Instructions for the task »
For the word "scroll", count the lines of the listing that contain it and give only the count.

Input data »
*****
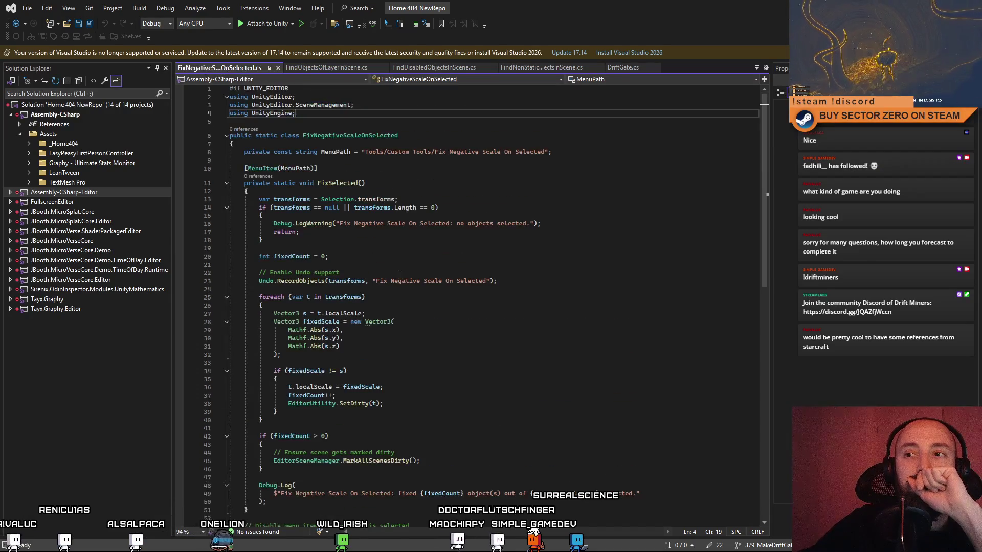
pyautogui.click(329, 69)
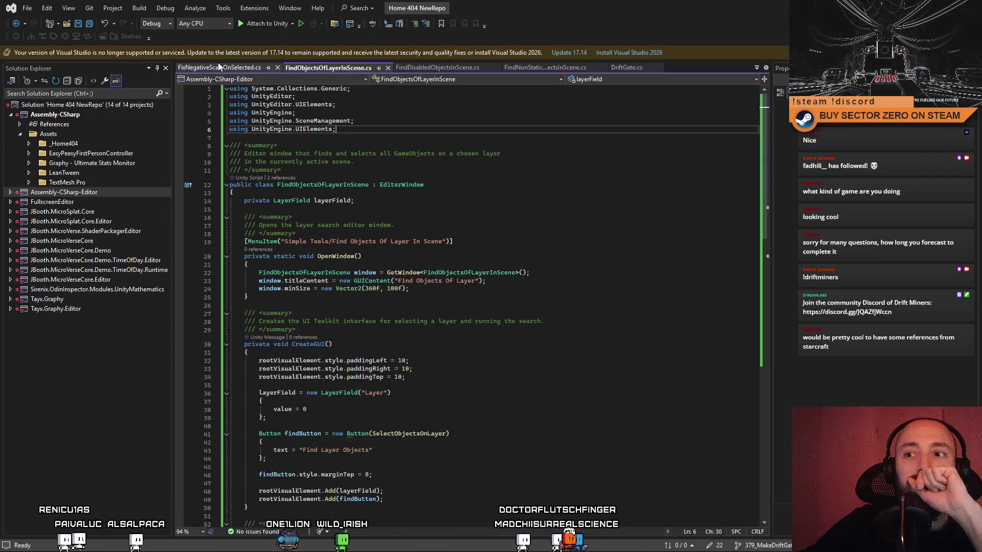
pyautogui.scroll(-9, 353, 129)
pyautogui.scroll(-3, 352, 130)
pyautogui.scroll(-6, 352, 129)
*****
Response box »
3